Early in 1950 there were a dozen copy boys and girls (Louise Nash, a member of the highly social Severance family of Cleveland, was the lone female) and we were to news gatherers what production assistants are to TV news directors today. Our gofer duties were varied, included the entire editorial floor, and enabled us to gain valuable overviews of departments. It was a way of connecting with personnel and staking claims on those areas of journalism that held greatest interest for us. In those days, it was of great importance to make the right decision since it was very common for personnel at major newspapers to become pigeon-holed for 10 or 20 years or even an entire career.
Editor Louis Seltzer was a balding and dapper little guy weighing, maybe, 125 lbs. on a 5'4" frame. His immaculate tailoring was augmented by huge, colorful silk foulards that billowed from breast pockets that appeared to be extra large. In the event your eyes somehow missed Seltzer, your nose always knew when he was nearby; he was never without seemingly massive doses of highly pungent cologne. I was once given a nickel by Louie (he was "Louie" to everyone) who asked me to bring him a candy bar from a machine located at the rear of the newsroom. When I returned, the editor had disappeared, but by following his scent I tracked him to the print shop on the floor below. Seltzer's wardrobe was so splendid that one of the clotheshorses of the entire Cleveland Press Building was an elevator man. He was the same size as the editor who passed along his clothes well before they were worn out.

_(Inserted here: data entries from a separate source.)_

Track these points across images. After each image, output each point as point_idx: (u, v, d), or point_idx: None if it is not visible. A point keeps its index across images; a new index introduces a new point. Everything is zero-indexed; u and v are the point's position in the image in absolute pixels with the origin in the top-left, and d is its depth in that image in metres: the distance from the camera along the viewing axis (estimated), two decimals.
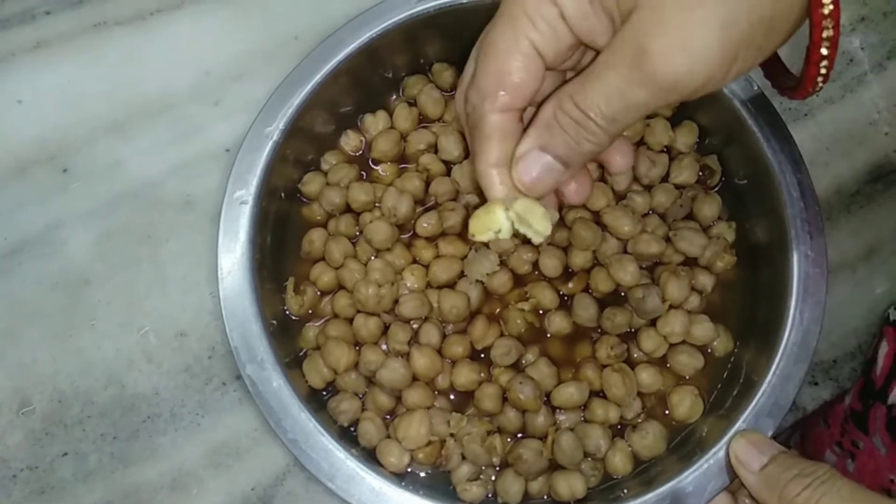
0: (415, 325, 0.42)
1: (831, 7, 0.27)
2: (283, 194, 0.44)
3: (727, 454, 0.37)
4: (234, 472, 0.43)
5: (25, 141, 0.48)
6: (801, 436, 0.47)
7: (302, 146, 0.44)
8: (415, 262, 0.43)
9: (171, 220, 0.47)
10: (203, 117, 0.48)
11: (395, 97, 0.47)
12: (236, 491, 0.43)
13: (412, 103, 0.46)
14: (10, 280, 0.46)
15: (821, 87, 0.30)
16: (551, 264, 0.42)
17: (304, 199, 0.45)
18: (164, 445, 0.44)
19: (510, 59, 0.29)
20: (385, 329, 0.42)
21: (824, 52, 0.28)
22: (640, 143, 0.44)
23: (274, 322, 0.40)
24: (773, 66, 0.33)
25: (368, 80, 0.45)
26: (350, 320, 0.42)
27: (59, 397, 0.44)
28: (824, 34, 0.27)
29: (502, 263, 0.42)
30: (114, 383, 0.44)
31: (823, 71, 0.29)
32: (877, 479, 0.42)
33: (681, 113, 0.45)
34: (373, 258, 0.42)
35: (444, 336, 0.42)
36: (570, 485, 0.39)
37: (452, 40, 0.45)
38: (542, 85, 0.30)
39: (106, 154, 0.48)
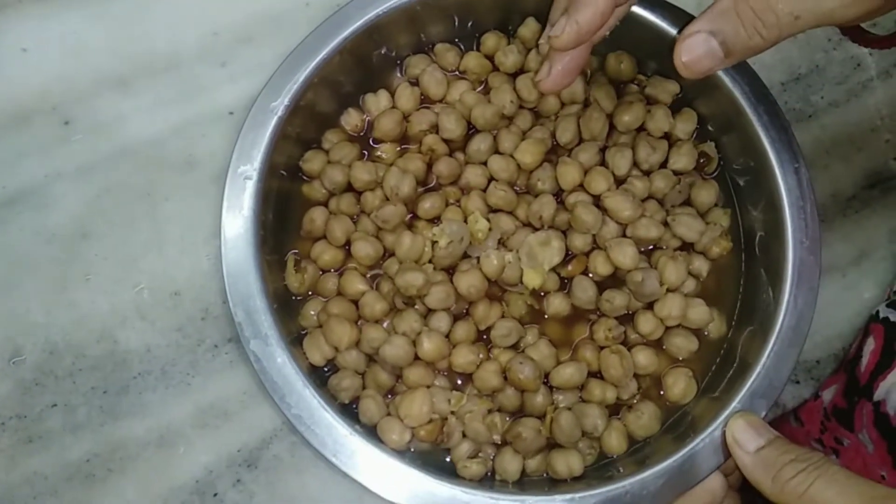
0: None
1: None
2: (284, 172, 0.43)
3: (723, 434, 0.38)
4: (221, 432, 0.44)
5: (29, 90, 0.47)
6: None
7: (304, 123, 0.43)
8: None
9: (172, 179, 0.47)
10: (209, 78, 0.48)
11: (397, 76, 0.46)
12: (223, 451, 0.44)
13: (414, 83, 0.45)
14: (7, 230, 0.46)
15: None
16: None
17: (305, 178, 0.45)
18: (153, 402, 0.44)
19: None
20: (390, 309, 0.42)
21: None
22: (641, 129, 0.44)
23: (275, 303, 0.40)
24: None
25: (370, 58, 0.44)
26: (354, 301, 0.42)
27: (51, 349, 0.44)
28: None
29: (502, 245, 0.42)
30: (106, 338, 0.45)
31: None
32: (865, 475, 0.43)
33: (681, 100, 0.45)
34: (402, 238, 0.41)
35: (453, 320, 0.42)
36: (568, 463, 0.39)
37: (457, 22, 0.45)
38: None
39: (109, 108, 0.47)
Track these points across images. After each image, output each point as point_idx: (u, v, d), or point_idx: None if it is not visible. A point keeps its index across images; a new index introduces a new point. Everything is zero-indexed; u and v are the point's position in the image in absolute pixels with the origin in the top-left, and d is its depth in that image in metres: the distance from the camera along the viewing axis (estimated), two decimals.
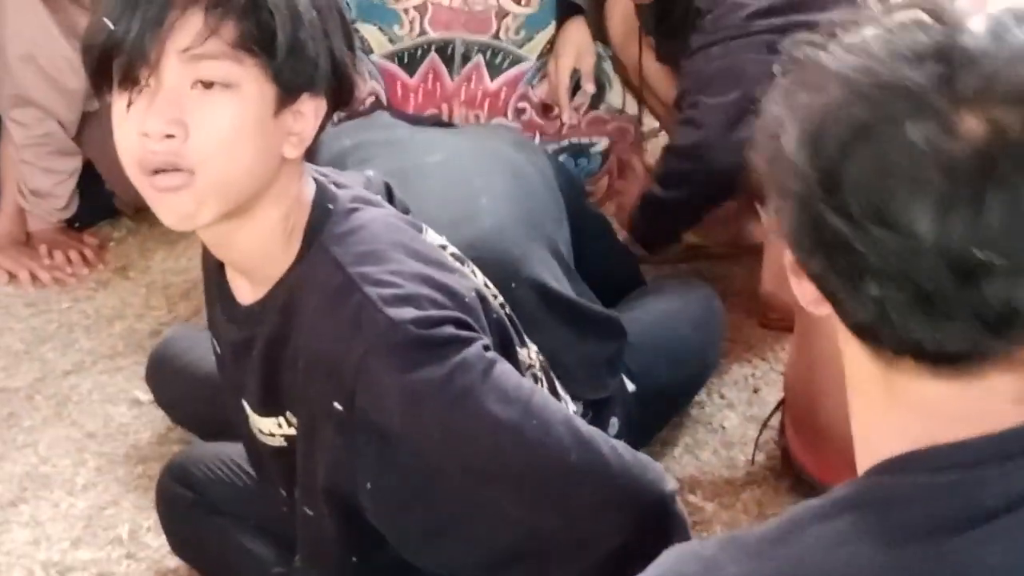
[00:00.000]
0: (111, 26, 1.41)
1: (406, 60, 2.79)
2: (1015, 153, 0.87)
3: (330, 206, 1.55)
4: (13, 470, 2.31)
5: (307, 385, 1.53)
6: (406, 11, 2.76)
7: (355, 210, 1.56)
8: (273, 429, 1.65)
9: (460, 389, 1.46)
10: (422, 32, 2.77)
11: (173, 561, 2.10)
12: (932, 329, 0.90)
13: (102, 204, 3.15)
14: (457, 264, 1.65)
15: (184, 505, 2.03)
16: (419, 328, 1.46)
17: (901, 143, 0.89)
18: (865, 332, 0.95)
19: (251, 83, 1.44)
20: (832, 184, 0.91)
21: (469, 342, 1.49)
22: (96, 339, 2.72)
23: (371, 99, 2.79)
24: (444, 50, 2.79)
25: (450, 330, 1.48)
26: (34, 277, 2.93)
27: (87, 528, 2.18)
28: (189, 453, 2.13)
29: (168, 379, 2.35)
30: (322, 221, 1.54)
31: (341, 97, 1.54)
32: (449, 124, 2.71)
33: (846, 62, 0.94)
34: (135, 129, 1.42)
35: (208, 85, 1.42)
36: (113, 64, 1.43)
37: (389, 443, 1.50)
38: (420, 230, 1.65)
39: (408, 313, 1.46)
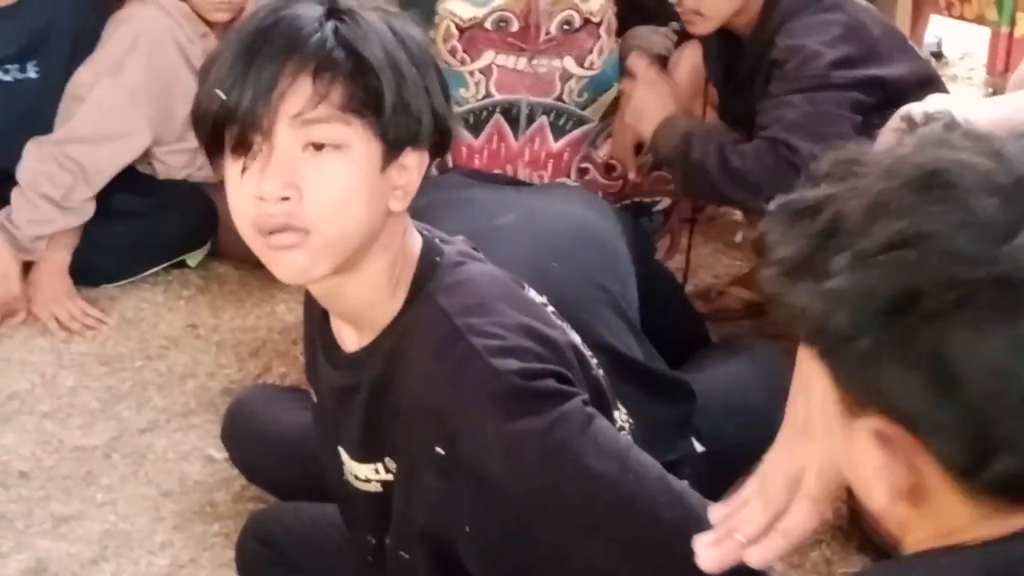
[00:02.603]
0: (223, 96, 1.47)
1: (472, 122, 2.84)
2: None
3: (437, 259, 1.60)
4: (93, 528, 2.36)
5: (409, 430, 1.58)
6: (471, 74, 2.81)
7: (462, 263, 1.62)
8: (370, 475, 1.69)
9: (559, 441, 1.50)
10: (487, 94, 2.83)
11: None
12: None
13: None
14: (558, 321, 1.69)
15: (264, 563, 2.07)
16: (522, 379, 1.50)
17: None
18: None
19: (359, 142, 1.49)
20: None
21: (569, 396, 1.53)
22: (169, 397, 2.77)
23: (436, 160, 2.83)
24: (509, 112, 2.84)
25: (552, 383, 1.53)
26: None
27: None
28: (269, 511, 2.18)
29: (244, 440, 2.39)
30: (430, 272, 1.59)
31: (442, 148, 1.60)
32: (521, 183, 2.76)
33: None
34: (250, 193, 1.48)
35: (319, 147, 1.47)
36: (225, 132, 1.48)
37: (488, 489, 1.53)
38: (522, 287, 1.69)
39: (512, 364, 1.51)
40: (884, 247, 0.94)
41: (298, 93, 1.46)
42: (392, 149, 1.51)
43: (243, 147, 1.48)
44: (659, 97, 2.77)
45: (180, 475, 2.51)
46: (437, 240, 1.65)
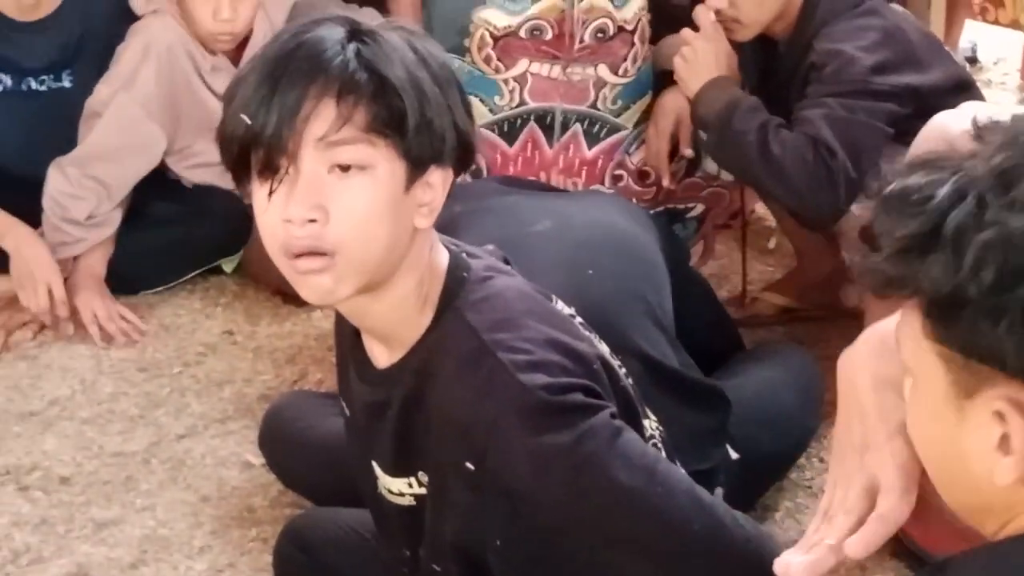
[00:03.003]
0: (248, 121, 1.49)
1: (506, 129, 2.86)
2: None
3: (464, 274, 1.62)
4: (132, 533, 2.38)
5: (440, 445, 1.59)
6: (506, 82, 2.83)
7: (489, 278, 1.63)
8: (403, 489, 1.71)
9: (587, 455, 1.52)
10: (521, 102, 2.84)
11: None
12: None
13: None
14: (586, 333, 1.71)
15: (301, 568, 2.09)
16: (549, 394, 1.52)
17: None
18: None
19: (384, 162, 1.50)
20: None
21: (597, 409, 1.55)
22: (207, 404, 2.80)
23: (471, 167, 2.84)
24: (543, 119, 2.85)
25: (579, 397, 1.54)
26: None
27: None
28: (306, 517, 2.20)
29: (282, 446, 2.41)
30: (457, 288, 1.60)
31: (465, 163, 1.62)
32: (555, 189, 2.77)
33: None
34: (278, 215, 1.50)
35: (344, 168, 1.49)
36: (252, 155, 1.50)
37: (518, 502, 1.56)
38: (550, 300, 1.70)
39: (539, 379, 1.52)
40: None
41: (322, 116, 1.48)
42: (416, 168, 1.53)
43: (269, 170, 1.49)
44: (715, 54, 2.71)
45: (218, 480, 2.54)
46: (464, 254, 1.66)
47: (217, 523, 2.41)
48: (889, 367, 1.29)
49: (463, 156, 1.59)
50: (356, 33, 1.52)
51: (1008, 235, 1.01)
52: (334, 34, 1.51)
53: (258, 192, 1.52)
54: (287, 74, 1.49)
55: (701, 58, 2.72)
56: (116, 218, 3.15)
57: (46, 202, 3.08)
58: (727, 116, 2.62)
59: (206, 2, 3.02)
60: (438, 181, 1.56)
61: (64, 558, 2.32)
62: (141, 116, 3.08)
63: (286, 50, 1.51)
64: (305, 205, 1.48)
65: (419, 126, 1.50)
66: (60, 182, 3.07)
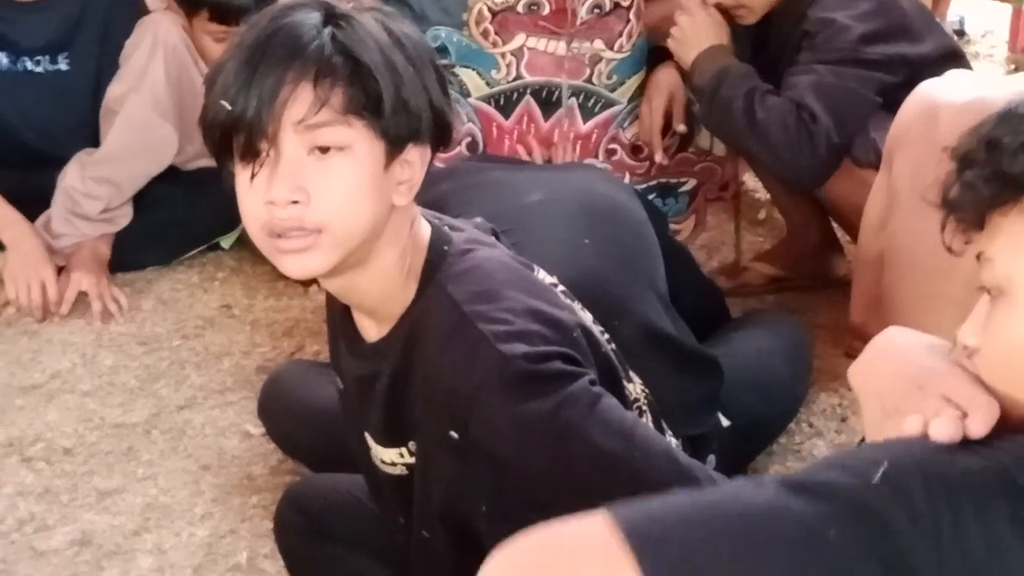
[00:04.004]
0: (228, 106, 1.52)
1: (502, 102, 2.89)
2: None
3: (446, 247, 1.65)
4: (135, 501, 2.43)
5: (426, 415, 1.63)
6: (503, 56, 2.85)
7: (470, 251, 1.66)
8: (395, 459, 1.75)
9: (566, 421, 1.55)
10: (518, 76, 2.87)
11: None
12: None
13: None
14: (567, 301, 1.74)
15: (301, 532, 2.13)
16: (529, 363, 1.55)
17: None
18: None
19: (362, 142, 1.54)
20: None
21: (576, 376, 1.58)
22: (206, 375, 2.84)
23: (467, 139, 2.89)
24: (539, 93, 2.89)
25: (558, 365, 1.57)
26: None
27: (208, 556, 2.28)
28: (305, 483, 2.24)
29: (280, 414, 2.45)
30: (439, 262, 1.64)
31: (442, 140, 1.65)
32: (534, 164, 2.80)
33: None
34: (260, 198, 1.53)
35: (324, 150, 1.53)
36: (233, 140, 1.54)
37: (501, 470, 1.59)
38: (532, 270, 1.74)
39: (519, 349, 1.55)
40: None
41: (300, 100, 1.51)
42: (394, 147, 1.56)
43: (251, 154, 1.53)
44: (705, 26, 2.78)
45: (218, 450, 2.58)
46: (446, 228, 1.70)
47: (218, 491, 2.45)
48: (908, 340, 1.32)
49: (440, 133, 1.63)
50: (331, 17, 1.55)
51: None
52: (310, 19, 1.55)
53: (240, 176, 1.56)
54: (265, 60, 1.52)
55: (688, 34, 2.78)
56: (126, 214, 3.21)
57: (59, 193, 3.14)
58: (716, 83, 2.67)
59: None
60: (416, 158, 1.60)
61: (68, 526, 2.36)
62: (153, 118, 3.13)
63: (264, 36, 1.54)
64: (287, 187, 1.52)
65: (395, 107, 1.54)
66: (75, 179, 3.13)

One of the astonishing things about Seltzer was that he was so good he was named city editor at age 19 having never finished seventh grade. His idea of a productive way to find out about conditions in the county jail was to get arrested, then report from within. Seltzer became the self-appointed conscious of a city he loved. He spent much of his time in the news room (copy desk inhabitants often fired ping pong ball guns at the approaching editor) and it was in the newsroom that he wrote editorials. His office was open to just about everyone--even street people from whom he sometimes got story tips.
Copy boys often were the first to know because the entire floor was their domain and unusual stories about staffers were red meat. As drama critic, George Davis had acquired a lot of years and a little eccentricity. Well into his 70s, Davis' nocturnal routine was climaxed while seated at his trusty Underwood and accompanied by at least a few drinks normally consumed sans shoes. A tidy person and a firm believer in first things first, he always planted a trail of newspaper pages upon returning from the theater. The trail led to a relatively convenient men's room. Old-fashioned in his dress (sport coats were inclined to have belts in the back), the critic favored buttons over zippers.
One evening while making a theatrical evaluation, Davis' kidneys again required attention and he took the paper trail for what turned out to be an extended period. A copy boy reported the next day that Davis, upon re-entering the newsroom, was having trouble walking and was bent over. "I can't figure this out," complained the critic. "I can't stand up, yet I don't feel any pain."
An examination of Davis revealed he buttoned his vest to his fly.